In “Pan’s Labyrinth,” the third of the trio, del Toro, mounts a realistic fantasy of terrible anguish and redemption. Set in early 1940’s Spain, his film imaginatively presents the young heroine as an Alice-and-Dorothy-like traveller of mythic and contemporary worlds as a martyr, both redeemed and glorified. Del Toro is fond of the saying: “The tyrant’s reign ends when he dies; and the martyr’s reign begins when he dies.” “Pan’s Labyrinth” lets you feel that truth.
These are three great films by three great friends. I do not think such a splendid trilogy has been made since “The Godfather” series or the days of Antonioni, Fellini and Bergman.
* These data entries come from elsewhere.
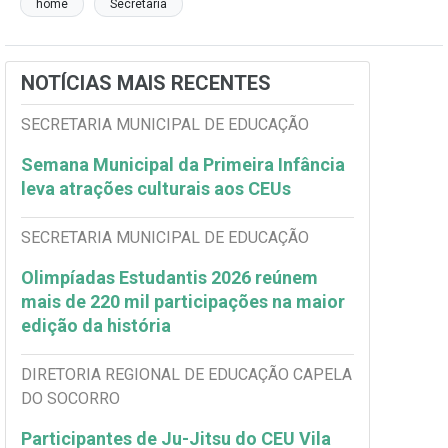
home
Secretaria
NOTÍCIAS MAIS RECENTES
SECRETARIA MUNICIPAL DE EDUCAÇÃO
Semana Municipal da Primeira Infância
leva atrações culturais aos CEUs
SECRETARIA MUNICIPAL DE EDUCAÇÃO
Olimpíadas Estudantis 2026 reúnem
mais de 220 mil participações na maior
edição da história
DIRETORIA REGIONAL DE EDUCAÇÃO CAPELA
DO SOCORRO
Participantes de Ju-Jitsu do CEU Vila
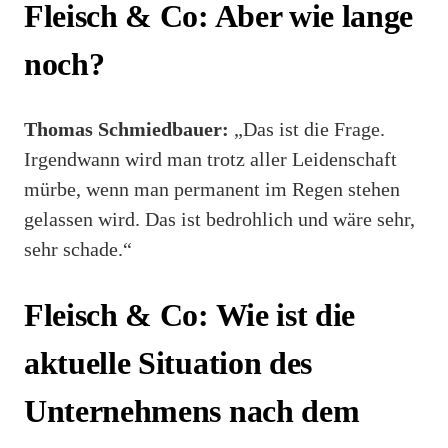
Fleisch & Co: Aber wie lange
noch?
Thomas Schmiedbauer:
„Das ist die Frage.
Irgendwann wird man trotz aller Leidenschaft
mürbe, wenn man permanent im Regen stehen
gelassen wird. Das ist bedrohlich und wäre sehr,
sehr schade.“
Fleisch & Co: Wie ist die
aktuelle Situation des
Unternehmens nach dem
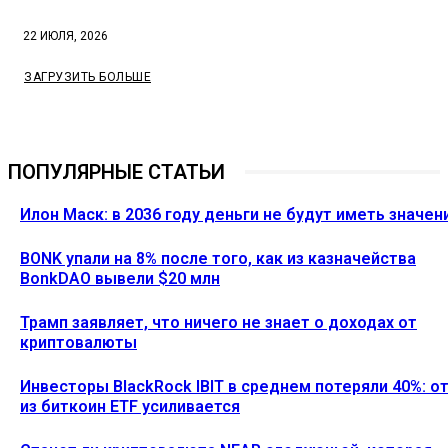
22 ИЮЛЯ, 2026
ЗАГРУЗИТЬ БОЛЬШЕ
ПОПУЛЯРНЫЕ СТАТЬИ
Илон Маск: в 2036 году деньги не будут иметь значен
BONK упали на 8% после того, как из казначейства
BonkDAO вывели $20 млн
Трамп заявляет, что ничего не знает о доходах от
криптовалюты
Инвесторы BlackRock IBIT в среднем потеряли 40%: о
из биткоин ETF усиливается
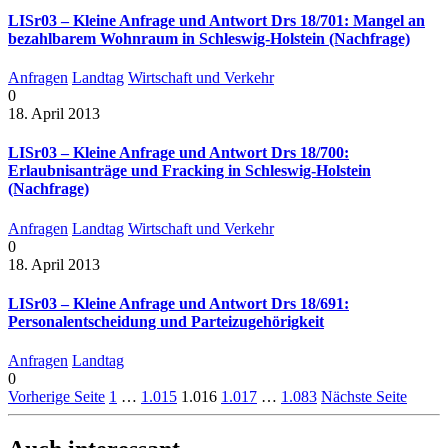
LISr03 – Kleine Anfrage und Antwort Drs 18/701: Mangel an
bezahlbarem Wohnraum in Schleswig-Holstein (Nachfrage)
Anfragen
Landtag
Wirtschaft und Verkehr
0
18. April 2013
LISr03 – Kleine Anfrage und Antwort Drs 18/700:
Erlaubnisanträge und Fracking in Schleswig-Holstein
(Nachfrage)
Anfragen
Landtag
Wirtschaft und Verkehr
0
18. April 2013
LISr03 – Kleine Anfrage und Antwort Drs 18/691:
Personalentscheidung und Parteizugehörigkeit
Anfragen
Landtag
0
Vorherige Seite
1
…
1.015
1.016
1.017
…
1.083
Nächste Seite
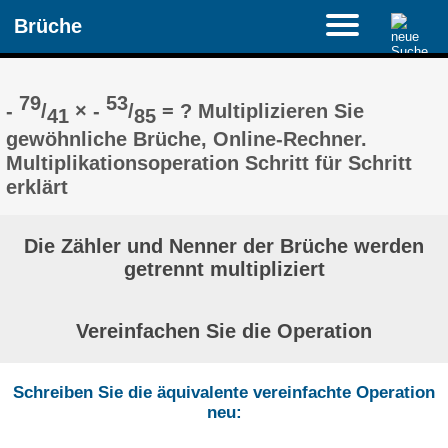
Brüche
79
53
-
/
× -
/
= ? Multiplizieren Sie
41
85
gewöhnliche Brüche, Online-Rechner.
Multiplikationsoperation Schritt für Schritt
erklärt
Die Zähler und Nenner der Brüche werden
getrennt multipliziert
Vereinfachen Sie die Operation
Schreiben Sie die äquivalente vereinfachte Operation
neu:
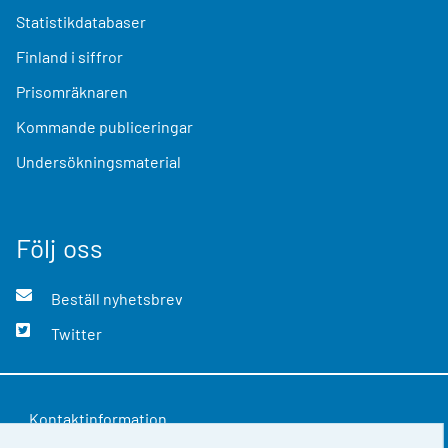
Statistikdatabaser
Finland i siffror
Prisomräknaren
Kommande publiceringar
Undersökningsmaterial
Följ oss
Beställ nyhetsbrev
Twitter
Kontaktinformation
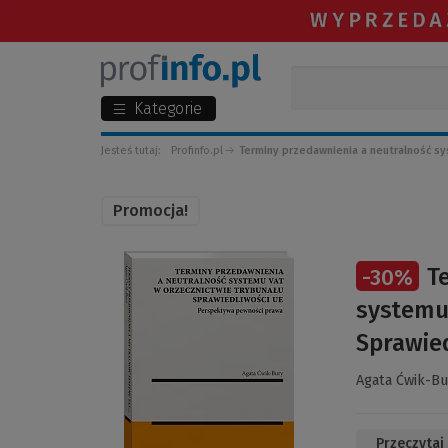
Kategorie
Jesteś tutaj:
Profinfo.pl
Terminy przedawnienia a neutralność sys
Promocja!
(Link
T
-
30
%
do
innej
systemu
strony)
Sprawie
Agata Ćwik-Bu
Przeczytaj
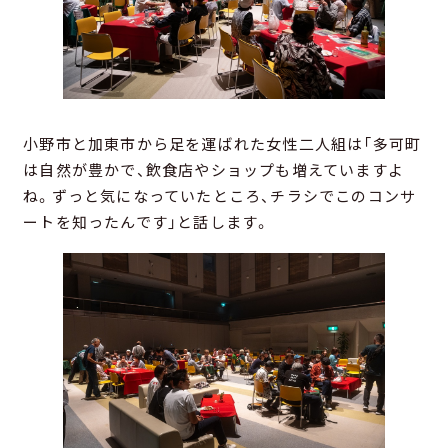
小野市と加東市から足を運ばれた女性二人組は「多可町
は自然が豊かで、飲食店やショップも増えていますよ
ね。ずっと気になっていたところ、チラシでこのコンサ
ートを知ったんです」と話します。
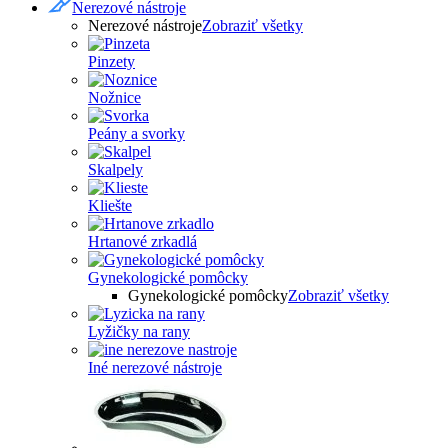
Nerezové nástroje
Nerezové nástroje
Zobraziť všetky
Pinzety
Nožnice
Peány a svorky
Skalpely
Kliešte
Hrtanové zrkadlá
Gynekologické pomôcky
Gynekologické pomôcky
Zobraziť všetky
Lyžičky na rany
Iné nerezové nástroje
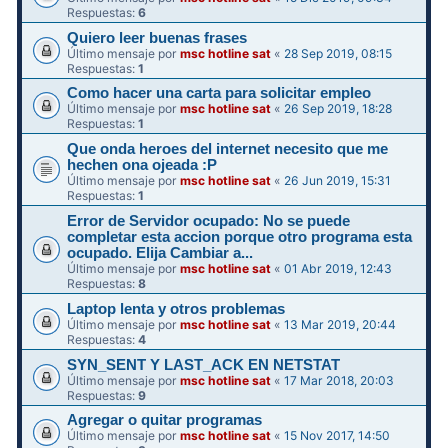
Respuestas:
6
Quiero leer buenas frases
Último mensaje por
msc hotline sat
«
28 Sep 2019, 08:15
Respuestas:
1
Como hacer una carta para solicitar empleo
Último mensaje por
msc hotline sat
«
26 Sep 2019, 18:28
Respuestas:
1
Que onda heroes del internet necesito que me
hechen ona ojeada :P
Último mensaje por
msc hotline sat
«
26 Jun 2019, 15:31
Respuestas:
1
Error de Servidor ocupado: No se puede
completar esta accion porque otro programa esta
ocupado. Elija Cambiar a...
Último mensaje por
msc hotline sat
«
01 Abr 2019, 12:43
Respuestas:
8
Laptop lenta y otros problemas
Último mensaje por
msc hotline sat
«
13 Mar 2019, 20:44
Respuestas:
4
SYN_SENT Y LAST_ACK EN NETSTAT
Último mensaje por
msc hotline sat
«
17 Mar 2018, 20:03
Respuestas:
9
Agregar o quitar programas
Último mensaje por
msc hotline sat
«
15 Nov 2017, 14:50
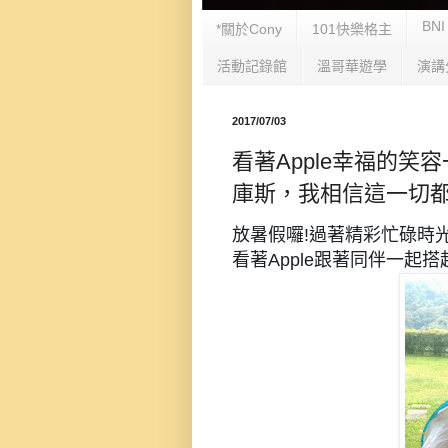
BNI
*關於Cony
101快樂格主
活動記錄館
溫哥華遊學
演講
2017/07/03
看著Apple幸福的
庫斯，我相信這一切
放暑假囉!過著精彩忙碌時光
看著Apple跟著同伴一起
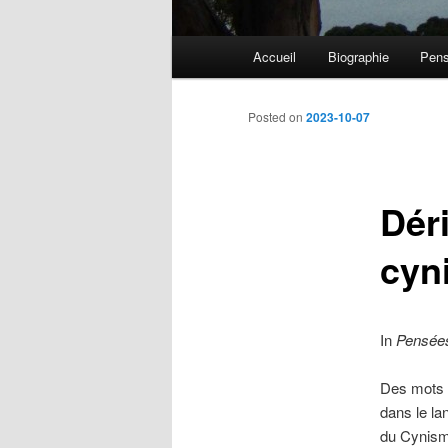
Main menu
Accueil
Biographie
Pens
Skip to primary content
Skip to secondary content
Post navigation
Posted on
2023-10-07
Dér
cyn
In
Pensées
Des mots 
dans le la
du Cynisme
But this is not a film review: it’s a reflection on friendship.
The textures of friendship are marvelously woven in the Charlie Rose interview, which is available not only on the DVD but also free on the Internet.
The three film directors celebrate and cherish one another’s families. They challenge and confirm one another’s strengths. They would rather not compete for recognition, but if they must, they seem to relish the success of their brothers more than their own. Cuarón says of del Toro’s triumphant 22-minute ovation at Cannes, “That’s the happiest moment I have had in film.” They all agree that in their creativity, their achievements and their families, “The core of the process is friendship.”
The Charlie Rose conversation is fascinating as a chance to enter into the doubts and joys of the creative process. But it is most engaging as a dynamic picture of relationship. In their discussion, when one of them is addressed, he seems to think immediately of the others. At those rare times when someone interrupts, it is only to confirm what another has said. They each have a palpable gratitude for the writers, actors, editors and cinematographers who make their work possible. They praise their collaborators, not as if they were cranking out some acceptance speech, but with authentic admiration. More than on any tawdry reality show, these men are real; more than the countless shouting heads on talk shows, they listen to one another. More than on any sitcom, with its canned laughter, they have spontaneous joy.
Theirs is a conspiracy of magnanimity. Iñárritu, the realist, admires the fantasy style of del Toro. Del Toro says that after he saw Cuarón’s “Children of Men,” he wanted to call everyone he knew and ask forgiveness. Cuarón spilled the beans: “When you switch envy into admiration, it is a liberation.” Del Toro concurred: “The sign of a true friendship is when you forgive success. When he won at Cannes, I felt fully happy.” Such is the quality of large souls, three amigos.
It seems to me that “amigo” is a better word than “friend”—perhaps because it is closer to the Latin amo, “love.” Love is not only eros, although it can accompany eros. At its highest and deepest, love is caritas, agape, the will for the beloved to be fully realized and fruitful. It is at the heart of any great friendship and every romance that is not mere narcissism, projection or escape. It reminds me that for those I love, I do indeed wish success. I wish that they may show their gifts to the world. I pray they may not be in want. But most of all, in loving them, I hope they will be blest by friendship. I say “blest” because friendship is not easily found. We may long for it, work at it, but there is an element of being blessed with it, a sheer gift.
May friendships be given to us, not only with the persons closest to us in this life, but with God revealed in Jesus. Such are the gifts without which all other gifts will inevitably seem empty.
As Aristotle wrote: “Those who wish good to their friend for their friend’s own sake are friends most of all.”